Clavado. Con una hora y media aproximadamente de caminata llegamos a Susana. Y un poco más allá, allí estaba la cafetería del mismo nombre. Pero resulta que no servían desayunos.
¿Café tienen? Sí, claro, nos dijo la señora. ¿Y bocadillos nos puede hacer? Depende… Sólo de queso. Vale, perfecto, le dijimos. Dos, por favor. Nos puso el café, se puso a barrer y un rato después nos ofreció dos trozos de bizcocho. De los bocadillos de queso nunca más se supo. No tendría ganas de prepararlos y pensó que con el bizcocho nos daríamos por satisfechos.

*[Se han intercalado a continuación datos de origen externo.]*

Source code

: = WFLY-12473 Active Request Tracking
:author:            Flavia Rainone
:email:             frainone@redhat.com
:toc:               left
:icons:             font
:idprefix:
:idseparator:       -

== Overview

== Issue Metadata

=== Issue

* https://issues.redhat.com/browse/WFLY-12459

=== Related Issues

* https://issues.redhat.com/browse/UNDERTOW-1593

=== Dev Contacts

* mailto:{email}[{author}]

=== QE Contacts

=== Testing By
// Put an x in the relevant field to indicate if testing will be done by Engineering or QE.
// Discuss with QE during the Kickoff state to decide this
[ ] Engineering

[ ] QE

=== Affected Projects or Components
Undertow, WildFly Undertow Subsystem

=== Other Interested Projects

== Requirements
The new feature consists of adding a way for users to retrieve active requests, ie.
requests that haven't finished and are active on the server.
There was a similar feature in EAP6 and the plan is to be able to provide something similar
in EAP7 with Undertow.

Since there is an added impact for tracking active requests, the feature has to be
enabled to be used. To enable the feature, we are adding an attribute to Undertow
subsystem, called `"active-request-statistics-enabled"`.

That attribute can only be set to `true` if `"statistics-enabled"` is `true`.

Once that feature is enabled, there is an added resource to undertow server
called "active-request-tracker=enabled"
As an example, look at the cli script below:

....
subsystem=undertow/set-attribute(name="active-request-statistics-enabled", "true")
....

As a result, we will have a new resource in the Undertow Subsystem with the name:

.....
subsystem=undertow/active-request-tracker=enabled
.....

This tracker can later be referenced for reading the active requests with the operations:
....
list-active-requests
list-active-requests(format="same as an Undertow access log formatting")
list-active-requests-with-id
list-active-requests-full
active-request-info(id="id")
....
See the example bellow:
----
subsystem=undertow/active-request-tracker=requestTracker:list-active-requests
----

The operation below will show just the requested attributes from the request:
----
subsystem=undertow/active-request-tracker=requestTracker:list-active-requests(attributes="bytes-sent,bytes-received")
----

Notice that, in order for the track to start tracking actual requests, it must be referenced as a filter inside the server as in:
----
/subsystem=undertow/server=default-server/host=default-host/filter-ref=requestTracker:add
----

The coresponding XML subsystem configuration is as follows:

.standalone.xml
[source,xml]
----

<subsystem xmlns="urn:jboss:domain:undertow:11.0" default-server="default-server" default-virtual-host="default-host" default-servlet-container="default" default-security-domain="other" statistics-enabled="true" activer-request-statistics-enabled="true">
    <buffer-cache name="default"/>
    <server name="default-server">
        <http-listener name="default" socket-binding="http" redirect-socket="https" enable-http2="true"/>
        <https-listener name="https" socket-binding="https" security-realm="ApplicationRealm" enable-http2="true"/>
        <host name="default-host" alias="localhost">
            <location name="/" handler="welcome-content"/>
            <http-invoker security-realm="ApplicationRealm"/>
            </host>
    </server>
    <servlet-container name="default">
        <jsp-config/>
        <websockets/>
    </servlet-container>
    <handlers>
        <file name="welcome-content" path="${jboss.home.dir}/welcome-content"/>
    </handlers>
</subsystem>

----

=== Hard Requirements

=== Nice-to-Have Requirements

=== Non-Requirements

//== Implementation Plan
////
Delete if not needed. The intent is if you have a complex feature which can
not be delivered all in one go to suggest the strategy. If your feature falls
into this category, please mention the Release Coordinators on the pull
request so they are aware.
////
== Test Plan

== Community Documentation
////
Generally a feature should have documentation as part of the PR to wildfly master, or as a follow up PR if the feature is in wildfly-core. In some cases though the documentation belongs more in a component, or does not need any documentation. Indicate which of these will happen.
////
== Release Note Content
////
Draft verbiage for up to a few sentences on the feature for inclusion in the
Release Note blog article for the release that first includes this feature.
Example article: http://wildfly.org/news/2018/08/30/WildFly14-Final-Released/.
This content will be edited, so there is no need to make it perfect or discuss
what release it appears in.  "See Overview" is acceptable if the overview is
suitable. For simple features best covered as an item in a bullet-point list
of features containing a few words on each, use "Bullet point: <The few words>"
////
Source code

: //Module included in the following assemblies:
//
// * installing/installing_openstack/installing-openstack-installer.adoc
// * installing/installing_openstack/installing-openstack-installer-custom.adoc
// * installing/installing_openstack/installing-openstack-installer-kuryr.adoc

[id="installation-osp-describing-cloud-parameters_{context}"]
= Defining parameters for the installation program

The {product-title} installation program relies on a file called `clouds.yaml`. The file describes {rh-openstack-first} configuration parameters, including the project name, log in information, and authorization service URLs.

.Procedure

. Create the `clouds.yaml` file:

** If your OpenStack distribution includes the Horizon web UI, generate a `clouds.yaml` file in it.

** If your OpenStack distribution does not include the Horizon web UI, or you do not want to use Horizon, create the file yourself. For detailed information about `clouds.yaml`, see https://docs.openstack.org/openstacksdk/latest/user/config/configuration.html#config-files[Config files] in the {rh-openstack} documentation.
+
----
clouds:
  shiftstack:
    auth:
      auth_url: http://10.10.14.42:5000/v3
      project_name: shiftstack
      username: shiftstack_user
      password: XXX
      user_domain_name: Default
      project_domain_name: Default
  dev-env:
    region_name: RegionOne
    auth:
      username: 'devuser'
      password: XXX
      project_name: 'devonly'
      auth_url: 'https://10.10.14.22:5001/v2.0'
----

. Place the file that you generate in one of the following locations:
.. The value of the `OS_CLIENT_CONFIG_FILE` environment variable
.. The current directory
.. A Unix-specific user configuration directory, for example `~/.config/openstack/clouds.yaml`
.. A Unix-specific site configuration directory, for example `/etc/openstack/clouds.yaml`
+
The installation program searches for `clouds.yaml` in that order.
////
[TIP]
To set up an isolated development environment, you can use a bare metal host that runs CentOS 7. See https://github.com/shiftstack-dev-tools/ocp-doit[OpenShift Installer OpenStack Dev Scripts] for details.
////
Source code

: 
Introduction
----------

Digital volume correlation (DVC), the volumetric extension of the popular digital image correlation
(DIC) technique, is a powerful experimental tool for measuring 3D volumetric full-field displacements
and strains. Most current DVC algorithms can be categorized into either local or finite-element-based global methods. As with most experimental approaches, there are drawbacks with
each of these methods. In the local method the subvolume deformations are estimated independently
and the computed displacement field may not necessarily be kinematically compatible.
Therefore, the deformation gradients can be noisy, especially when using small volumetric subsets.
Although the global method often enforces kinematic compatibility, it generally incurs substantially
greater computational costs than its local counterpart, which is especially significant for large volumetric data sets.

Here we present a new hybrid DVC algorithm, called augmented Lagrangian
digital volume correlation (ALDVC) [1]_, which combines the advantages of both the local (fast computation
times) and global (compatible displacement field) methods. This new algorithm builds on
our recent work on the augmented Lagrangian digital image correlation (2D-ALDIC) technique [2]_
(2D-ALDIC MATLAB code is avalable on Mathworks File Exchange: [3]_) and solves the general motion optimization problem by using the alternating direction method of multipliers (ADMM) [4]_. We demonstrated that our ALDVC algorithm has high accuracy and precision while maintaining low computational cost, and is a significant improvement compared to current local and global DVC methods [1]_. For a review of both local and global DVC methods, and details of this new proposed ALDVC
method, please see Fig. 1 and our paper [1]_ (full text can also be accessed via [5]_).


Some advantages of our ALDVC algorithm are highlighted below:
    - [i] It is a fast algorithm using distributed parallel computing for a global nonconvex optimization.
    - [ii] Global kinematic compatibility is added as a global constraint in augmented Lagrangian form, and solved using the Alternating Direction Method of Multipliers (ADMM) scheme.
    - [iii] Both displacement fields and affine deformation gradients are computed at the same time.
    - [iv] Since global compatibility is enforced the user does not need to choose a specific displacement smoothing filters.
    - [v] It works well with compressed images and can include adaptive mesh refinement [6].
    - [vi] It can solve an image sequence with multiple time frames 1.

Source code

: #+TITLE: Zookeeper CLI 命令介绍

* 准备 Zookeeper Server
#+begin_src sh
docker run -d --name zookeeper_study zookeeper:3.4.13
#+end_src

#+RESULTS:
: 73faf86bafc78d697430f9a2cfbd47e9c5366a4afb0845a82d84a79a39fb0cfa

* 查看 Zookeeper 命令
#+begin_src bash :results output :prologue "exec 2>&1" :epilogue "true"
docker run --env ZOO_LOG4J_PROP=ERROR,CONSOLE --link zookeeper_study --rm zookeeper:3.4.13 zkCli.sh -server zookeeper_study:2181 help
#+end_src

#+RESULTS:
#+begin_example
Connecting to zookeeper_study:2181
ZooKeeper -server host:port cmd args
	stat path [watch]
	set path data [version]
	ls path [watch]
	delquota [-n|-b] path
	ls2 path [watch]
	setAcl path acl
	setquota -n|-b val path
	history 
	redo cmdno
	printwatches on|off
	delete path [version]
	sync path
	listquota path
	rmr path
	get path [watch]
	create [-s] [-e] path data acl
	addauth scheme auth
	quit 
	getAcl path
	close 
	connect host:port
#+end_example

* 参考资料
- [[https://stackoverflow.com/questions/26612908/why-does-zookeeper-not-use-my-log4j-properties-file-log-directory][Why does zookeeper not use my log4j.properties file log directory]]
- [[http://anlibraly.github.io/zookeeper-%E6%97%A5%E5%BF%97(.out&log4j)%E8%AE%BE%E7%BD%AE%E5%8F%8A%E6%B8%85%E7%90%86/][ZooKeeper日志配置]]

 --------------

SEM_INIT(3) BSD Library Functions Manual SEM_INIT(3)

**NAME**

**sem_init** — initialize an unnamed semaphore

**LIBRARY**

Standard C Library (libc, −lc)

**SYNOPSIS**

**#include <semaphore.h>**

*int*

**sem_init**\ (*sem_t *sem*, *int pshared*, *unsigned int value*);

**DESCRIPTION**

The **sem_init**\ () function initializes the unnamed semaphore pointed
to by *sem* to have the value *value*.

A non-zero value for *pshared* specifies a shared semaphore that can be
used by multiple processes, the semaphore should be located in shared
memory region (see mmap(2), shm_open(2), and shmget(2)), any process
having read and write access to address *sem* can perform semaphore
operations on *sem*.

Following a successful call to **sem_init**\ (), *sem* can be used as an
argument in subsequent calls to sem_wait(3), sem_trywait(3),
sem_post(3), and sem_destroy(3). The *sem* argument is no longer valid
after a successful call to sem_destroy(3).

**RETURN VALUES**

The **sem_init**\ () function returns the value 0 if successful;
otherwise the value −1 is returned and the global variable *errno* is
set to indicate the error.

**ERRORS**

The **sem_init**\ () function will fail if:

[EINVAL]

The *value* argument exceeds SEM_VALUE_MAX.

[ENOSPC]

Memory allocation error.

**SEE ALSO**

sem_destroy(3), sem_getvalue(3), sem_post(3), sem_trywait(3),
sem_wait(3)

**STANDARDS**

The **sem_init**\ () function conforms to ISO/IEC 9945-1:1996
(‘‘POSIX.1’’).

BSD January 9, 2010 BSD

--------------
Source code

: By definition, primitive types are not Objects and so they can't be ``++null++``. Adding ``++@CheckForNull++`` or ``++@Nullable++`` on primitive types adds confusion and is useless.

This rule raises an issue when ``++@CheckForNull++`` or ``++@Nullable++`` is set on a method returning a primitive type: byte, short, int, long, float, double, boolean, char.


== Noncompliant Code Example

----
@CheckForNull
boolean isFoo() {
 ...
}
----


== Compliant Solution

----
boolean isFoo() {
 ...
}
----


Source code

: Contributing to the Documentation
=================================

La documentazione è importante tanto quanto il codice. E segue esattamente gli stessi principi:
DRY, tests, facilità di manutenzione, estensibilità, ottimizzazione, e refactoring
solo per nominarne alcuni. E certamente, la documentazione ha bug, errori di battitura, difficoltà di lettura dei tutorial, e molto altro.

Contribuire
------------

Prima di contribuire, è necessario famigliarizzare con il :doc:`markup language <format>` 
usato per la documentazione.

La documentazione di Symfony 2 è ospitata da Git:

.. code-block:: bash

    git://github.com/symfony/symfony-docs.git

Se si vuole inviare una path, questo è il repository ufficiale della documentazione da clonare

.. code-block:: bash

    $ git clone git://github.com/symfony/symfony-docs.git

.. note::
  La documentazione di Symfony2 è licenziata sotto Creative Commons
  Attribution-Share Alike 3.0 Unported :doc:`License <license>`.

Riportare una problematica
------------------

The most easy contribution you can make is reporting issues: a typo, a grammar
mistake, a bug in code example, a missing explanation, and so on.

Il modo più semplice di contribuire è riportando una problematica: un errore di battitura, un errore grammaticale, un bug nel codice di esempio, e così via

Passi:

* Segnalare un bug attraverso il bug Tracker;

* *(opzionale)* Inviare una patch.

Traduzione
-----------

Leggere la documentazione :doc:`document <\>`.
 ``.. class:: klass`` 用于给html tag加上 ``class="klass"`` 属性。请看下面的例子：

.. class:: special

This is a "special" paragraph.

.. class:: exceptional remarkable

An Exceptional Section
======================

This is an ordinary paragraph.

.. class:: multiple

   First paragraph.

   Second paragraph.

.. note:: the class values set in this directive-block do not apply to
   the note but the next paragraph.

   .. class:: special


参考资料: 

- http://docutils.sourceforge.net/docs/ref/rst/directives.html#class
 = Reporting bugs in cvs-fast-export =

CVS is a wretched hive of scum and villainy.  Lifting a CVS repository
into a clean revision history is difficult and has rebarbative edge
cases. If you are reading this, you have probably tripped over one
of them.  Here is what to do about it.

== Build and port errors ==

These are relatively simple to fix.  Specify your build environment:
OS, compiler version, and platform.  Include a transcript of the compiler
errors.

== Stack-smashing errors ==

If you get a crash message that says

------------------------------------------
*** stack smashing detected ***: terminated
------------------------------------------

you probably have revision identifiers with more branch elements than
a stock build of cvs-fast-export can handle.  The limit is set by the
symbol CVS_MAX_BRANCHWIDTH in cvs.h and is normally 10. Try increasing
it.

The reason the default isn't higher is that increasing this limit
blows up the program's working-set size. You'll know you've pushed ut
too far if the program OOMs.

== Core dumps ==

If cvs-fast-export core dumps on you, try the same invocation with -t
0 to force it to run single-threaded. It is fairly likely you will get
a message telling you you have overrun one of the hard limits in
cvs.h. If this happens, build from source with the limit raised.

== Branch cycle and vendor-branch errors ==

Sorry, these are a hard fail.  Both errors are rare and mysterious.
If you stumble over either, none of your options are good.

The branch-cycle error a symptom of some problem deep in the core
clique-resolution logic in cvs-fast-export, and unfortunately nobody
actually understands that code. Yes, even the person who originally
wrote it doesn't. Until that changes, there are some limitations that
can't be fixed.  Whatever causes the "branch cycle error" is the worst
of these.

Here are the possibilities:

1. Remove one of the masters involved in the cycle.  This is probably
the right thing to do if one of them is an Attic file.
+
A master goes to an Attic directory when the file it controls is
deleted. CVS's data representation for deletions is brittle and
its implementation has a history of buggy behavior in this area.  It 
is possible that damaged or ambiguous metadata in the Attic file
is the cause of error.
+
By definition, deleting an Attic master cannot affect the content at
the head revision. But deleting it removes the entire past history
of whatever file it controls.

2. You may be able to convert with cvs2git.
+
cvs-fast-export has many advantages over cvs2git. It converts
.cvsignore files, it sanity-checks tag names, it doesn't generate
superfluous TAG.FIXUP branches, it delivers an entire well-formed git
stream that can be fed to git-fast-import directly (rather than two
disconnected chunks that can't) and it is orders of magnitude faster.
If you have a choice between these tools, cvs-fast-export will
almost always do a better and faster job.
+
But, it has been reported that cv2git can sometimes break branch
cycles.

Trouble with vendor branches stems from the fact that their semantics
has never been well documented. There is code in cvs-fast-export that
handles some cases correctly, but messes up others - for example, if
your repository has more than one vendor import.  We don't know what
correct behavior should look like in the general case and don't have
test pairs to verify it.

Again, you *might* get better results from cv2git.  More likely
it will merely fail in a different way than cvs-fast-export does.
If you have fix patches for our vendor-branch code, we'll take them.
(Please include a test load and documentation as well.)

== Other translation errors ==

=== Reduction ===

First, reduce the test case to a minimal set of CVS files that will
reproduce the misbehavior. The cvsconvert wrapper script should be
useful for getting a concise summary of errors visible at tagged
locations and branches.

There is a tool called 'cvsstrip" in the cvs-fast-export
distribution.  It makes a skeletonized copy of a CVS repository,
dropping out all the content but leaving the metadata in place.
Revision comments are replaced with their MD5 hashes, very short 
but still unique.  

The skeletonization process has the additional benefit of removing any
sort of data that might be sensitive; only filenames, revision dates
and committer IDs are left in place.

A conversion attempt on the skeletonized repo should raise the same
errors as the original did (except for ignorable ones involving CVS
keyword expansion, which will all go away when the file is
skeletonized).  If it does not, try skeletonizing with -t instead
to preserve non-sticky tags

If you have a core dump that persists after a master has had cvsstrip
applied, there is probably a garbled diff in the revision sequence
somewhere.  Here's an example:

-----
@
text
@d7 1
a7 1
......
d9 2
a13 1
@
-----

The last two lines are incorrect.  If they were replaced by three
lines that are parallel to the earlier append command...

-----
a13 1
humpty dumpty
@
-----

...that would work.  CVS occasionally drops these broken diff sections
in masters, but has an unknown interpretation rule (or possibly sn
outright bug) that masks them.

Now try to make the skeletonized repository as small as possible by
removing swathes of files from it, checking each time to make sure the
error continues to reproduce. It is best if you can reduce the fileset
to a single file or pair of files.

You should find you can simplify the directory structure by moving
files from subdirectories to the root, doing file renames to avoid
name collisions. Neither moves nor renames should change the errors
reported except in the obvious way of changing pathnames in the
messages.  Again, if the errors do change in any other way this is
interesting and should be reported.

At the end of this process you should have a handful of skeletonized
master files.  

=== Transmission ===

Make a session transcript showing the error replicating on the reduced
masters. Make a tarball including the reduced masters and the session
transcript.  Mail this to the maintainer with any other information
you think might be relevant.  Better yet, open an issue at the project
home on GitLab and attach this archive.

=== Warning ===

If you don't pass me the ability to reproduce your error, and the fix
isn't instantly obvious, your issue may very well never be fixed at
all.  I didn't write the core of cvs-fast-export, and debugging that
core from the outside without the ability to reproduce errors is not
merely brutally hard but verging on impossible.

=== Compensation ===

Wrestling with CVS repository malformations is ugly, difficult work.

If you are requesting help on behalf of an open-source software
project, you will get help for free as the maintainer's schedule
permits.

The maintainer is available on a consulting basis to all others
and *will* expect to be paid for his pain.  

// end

Vuelta al camino. Mucho asfalto, pero también bosque. El sol de la mañana termina por alcanzarnos. La etapa es breve, aunque echamos en falta no haber comido caliente desde Silleda. Casi no haber comido, de hecho.
Sonrisas
Pero todo fue llegar a las inmediaciones de la Catedral de Santiago, aún con las mochilas a cuestas, no tengo muy claro por qué (o quizá sí), y las fuerzas volvieron a nosotros, los dolores desaparecieron y una extraña y positiva energía nueva se apoderó de los peregrinos. Habíamos completado la peregrinación. Todos los sacrificios habían merecido la pena.
Cumplimos el rito de recoger la Compostela. Con la credencial registrada previamente, en menos de un minuto la teníamos. Sin colas, sin esperas. Sería por la hora, poco antes del mediodía. Recordaba las colas del año pasado y no quería pasar por lo mismo. Colas para entrar en la Catedral sí que había. Dentro se estaba celebrando la misa del peregrino, a la que no llegamos a tiempo, y había que esperar para poder entrar. Finalmente, pudimos darle el abrazo al apóstol.
Por la tarde sí pudimos entrar en la misa de las 19.30. Y por la noche volvimos a la Catedral para hacer la visita nocturna, que incluyó nuevo abrazo al apóstol, casi íntimo, por lo reducido del grupo, y visita explicada a toda la iglesia y al Pórtico de la Gloria. El guía nos habló de la sonrisa de Daniel, una de las primeras sonrisas del románico, y que tal vez era porque estaba mirando a Susana.
Yo me acordaba de Susana y también me sonreía.